TASK PROMPT
Images are not wanted; transcribe the rest of the listing exactly.

DATASET CONTENT

....

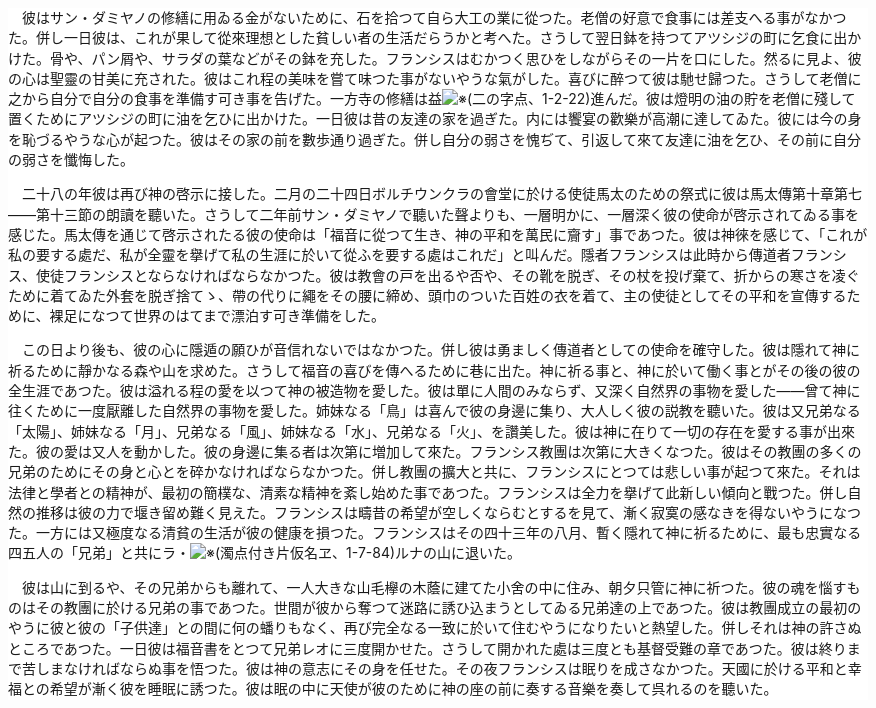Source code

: 　彼はサン・ダミヤノの修繕に用ゐる金がないために、石を拾つて自ら大工の業に從つた。老僧の好意で食事には差支へる事がなかつた。併し一日彼は、これが果して從來理想とした貧しい者の生活だらうかと考へた。さうして翌日鉢を持つてアツシジの町に乞食に出かけた。骨や、パン屑や、サラダの葉などがその鉢を充した。フランシスはむかつく思ひをしながらその一片を口にした。然るに見よ、彼の心は聖靈の甘美に充された。彼はこれ程の美味を嘗て味つた事がないやうな氣がした。喜びに醉つて彼は馳せ歸つた。さうして老僧に之から自分で自分の食事を準備す可き事を告げた。一方寺の修繕は益![※(二の字点、1-2-22)](https://www.aozora.gr.jp/cards/001421/files/../../../gaiji/1-02/1-02-22.png)進んだ。彼は燈明の油の貯を老僧に殘して置くためにアツシジの町に油を乞ひに出かけた。一日彼は昔の友達の家を過ぎた。内には饗宴の歡樂が高潮に達してゐた。彼には今の身を恥づるやうな心が起つた。彼はその家の前を數歩通り過ぎた。併し自分の弱さを愧ぢて、引返して來て友達に油を乞ひ、その前に自分の弱さを懺悔した。

　二十八の年彼は再び神の啓示に接した。二月の二十四日ボルチウンクラの會堂に於ける使徒馬太のための祭式に彼は馬太傳第十章第七――第十三節の朗讀を聽いた。さうして二年前サン・ダミヤノで聽いた聲よりも、一層明かに、一層深く彼の使命が啓示されてゐる事を感じた。馬太傳を通じて啓示されたる彼の使命は「福音に從つて生き、神の平和を萬民に齎す」事であつた。彼は神徠を感じて、「これが私の要する處だ、私が全靈を擧げて私の生涯に於いて從ふを要する處はこれだ」と叫んだ。隱者フランシスは此時から傳道者フランシス、使徒フランシスとならなければならなかつた。彼は教會の戸を出るや否や、その靴を脱ぎ、その杖を投げ棄て、折からの寒さを凌ぐために着てゐた外套を脱ぎ捨てゝ、帶の代りに繩をその腰に締め、頭巾のついた百姓の衣を着て、主の使徒としてその平和を宣傳するために、裸足になつて世界のはてまで漂泊す可き準備をした。

　この日より後も、彼の心に隱遁の願ひが音信れないではなかつた。併し彼は勇ましく傳道者としての使命を確守した。彼は隱れて神に祈るために靜かなる森や山を求めた。さうして福音の喜びを傳へるために巷に出た。神に祈る事と、神に於いて働く事とがその後の彼の全生涯であつた。彼は溢れる程の愛を以つて神の被造物を愛した。彼は單に人間のみならず、又深く自然界の事物を愛した――曾て神に往くために一度厭離した自然界の事物を愛した。姉妹なる「鳥」は喜んで彼の身邊に集り、大人しく彼の説教を聽いた。彼は又兄弟なる「太陽」、姉妹なる「月」、兄弟なる「風」、姉妹なる「水」、兄弟なる「火」、を讚美した。彼は神に在りて一切の存在を愛する事が出來た。彼の愛は又人を動かした。彼の身邊に集る者は次第に増加して來た。フランシス教團は次第に大きくなつた。彼はその教團の多くの兄弟のためにその身と心とを碎かなければならなかつた。併し教團の擴大と共に、フランシスにとつては悲しい事が起つて來た。それは法律と學者との精神が、最初の簡樸な、清素な精神を紊し始めた事であつた。フランシスは全力を擧げて此新しい傾向と戰つた。併し自然の推移は彼の力で堰き留め難く見えた。フランシスは疇昔の希望が空しくならむとするを見て、漸く寂寞の感なきを得ないやうになつた。一方には又極度なる清貧の生活が彼の健康を損つた。フランシスはその四十三年の八月、暫く隱れて神に祈るために、最も忠實なる四五人の「兄弟」と共にラ・![※(濁点付き片仮名ヱ、1-7-84)](https://www.aozora.gr.jp/cards/001421/files/../../../gaiji/1-07/1-07-84.png)ルナの山に退いた。

　彼は山に到るや、その兄弟からも離れて、一人大きな山毛欅の木蔭に建てた小舍の中に住み、朝夕只管に神に祈つた。彼の魂を惱すものはその教團に於ける兄弟の事であつた。世間が彼から奪つて迷路に誘ひ込まうとしてゐる兄弟達の上であつた。彼は教團成立の最初のやうに彼と彼の「子供達」との間に何の蟠りもなく、再び完全なる一致に於いて住むやうになりたいと熱望した。併しそれは神の許さぬところであつた。一日彼は福音書をとつて兄弟レオに三度開かせた。さうして開かれた處は三度とも基督受難の章であつた。彼は終りまで苦しまなければならぬ事を悟つた。彼は神の意志にその身を任せた。その夜フランシスは眠りを成さなかつた。天國に於ける平和と幸福との希望が漸く彼を睡眠に誘つた。彼は眠の中に天使が彼のために神の座の前に奏する音樂を奏して呉れるのを聽いた。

....

EXERCISE RESPONSE
Source code

: 　彼はサン・ダミヤノの修繕に用ゐる金がないために、石を拾つて自ら大工の業に從つた。老僧の好意で食事には差支へる事がなかつた。併し一日彼は、これが果して從來理想とした貧しい者の生活だらうかと考へた。さうして翌日鉢を持つてアツシジの町に乞食に出かけた。骨や、パン屑や、サラダの葉などがその鉢を充した。フランシスはむかつく思ひをしながらその一片を口にした。然るに見よ、彼の心は聖靈の甘美に充された。彼はこれ程の美味を嘗て味つた事がないやうな氣がした。喜びに醉つて彼は馳せ歸つた。さうして老僧に之から自分で自分の食事を準備す可き事を告げた。一方寺の修繕は益![※(二の字点、1-2-22)](https://www.aozora.gr.jp/cards/001421/files/../../../gaiji/1-02/1-02-22.png)進んだ。彼は燈明の油の貯を老僧に殘して置くためにアツシジの町に油を乞ひに出かけた。一日彼は昔の友達の家を過ぎた。内には饗宴の歡樂が高潮に達してゐた。彼には今の身を恥づるやうな心が起つた。彼はその家の前を數歩通り過ぎた。併し自分の弱さを愧ぢて、引返して來て友達に油を乞ひ、その前に自分の弱さを懺悔した。

　二十八の年彼は再び神の啓示に接した。二月の二十四日ボルチウンクラの會堂に於ける使徒馬太のための祭式に彼は馬太傳第十章第七――第十三節の朗讀を聽いた。さうして二年前サン・ダミヤノで聽いた聲よりも、一層明かに、一層深く彼の使命が啓示されてゐる事を感じた。馬太傳を通じて啓示されたる彼の使命は「福音に從つて生き、神の平和を萬民に齎す」事であつた。彼は神徠を感じて、「これが私の要する處だ、私が全靈を擧げて私の生涯に於いて從ふを要する處はこれだ」と叫んだ。隱者フランシスは此時から傳道者フランシス、使徒フランシスとならなければならなかつた。彼は教會の戸を出るや否や、その靴を脱ぎ、その杖を投げ棄て、折からの寒さを凌ぐために着てゐた外套を脱ぎ捨てゝ、帶の代りに繩をその腰に締め、頭巾のついた百姓の衣を着て、主の使徒としてその平和を宣傳するために、裸足になつて世界のはてまで漂泊す可き準備をした。

　この日より後も、彼の心に隱遁の願ひが音信れないではなかつた。併し彼は勇ましく傳道者としての使命を確守した。彼は隱れて神に祈るために靜かなる森や山を求めた。さうして福音の喜びを傳へるために巷に出た。神に祈る事と、神に於いて働く事とがその後の彼の全生涯であつた。彼は溢れる程の愛を以つて神の被造物を愛した。彼は單に人間のみならず、又深く自然界の事物を愛した――曾て神に往くために一度厭離した自然界の事物を愛した。姉妹なる「鳥」は喜んで彼の身邊に集り、大人しく彼の説教を聽いた。彼は又兄弟なる「太陽」、姉妹なる「月」、兄弟なる「風」、姉妹なる「水」、兄弟なる「火」、を讚美した。彼は神に在りて一切の存在を愛する事が出來た。彼の愛は又人を動かした。彼の身邊に集る者は次第に増加して來た。フランシス教團は次第に大きくなつた。彼はその教團の多くの兄弟のためにその身と心とを碎かなければならなかつた。併し教團の擴大と共に、フランシスにとつては悲しい事が起つて來た。それは法律と學者との精神が、最初の簡樸な、清素な精神を紊し始めた事であつた。フランシスは全力を擧げて此新しい傾向と戰つた。併し自然の推移は彼の力で堰き留め難く見えた。フランシスは疇昔の希望が空しくならむとするを見て、漸く寂寞の感なきを得ないやうになつた。一方には又極度なる清貧の生活が彼の健康を損つた。フランシスはその四十三年の八月、暫く隱れて神に祈るために、最も忠實なる四五人の「兄弟」と共にラ・![※(濁点付き片仮名ヱ、1-7-84)](https://www.aozora.gr.jp/cards/001421/files/../../../gaiji/1-07/1-07-84.png)ルナの山に退いた。

　彼は山に到るや、その兄弟からも離れて、一人大きな山毛欅の木蔭に建てた小舍の中に住み、朝夕只管に神に祈つた。彼の魂を惱すものはその教團に於ける兄弟の事であつた。世間が彼から奪つて迷路に誘ひ込まうとしてゐる兄弟達の上であつた。彼は教團成立の最初のやうに彼と彼の「子供達」との間に何の蟠りもなく、再び完全なる一致に於いて住むやうになりたいと熱望した。併しそれは神の許さぬところであつた。一日彼は福音書をとつて兄弟レオに三度開かせた。さうして開かれた處は三度とも基督受難の章であつた。彼は終りまで苦しまなければならぬ事を悟つた。彼は神の意志にその身を任せた。その夜フランシスは眠りを成さなかつた。天國に於ける平和と幸福との希望が漸く彼を睡眠に誘つた。彼は眠の中に天使が彼のために神の座の前に奏する音樂を奏して呉れるのを聽いた。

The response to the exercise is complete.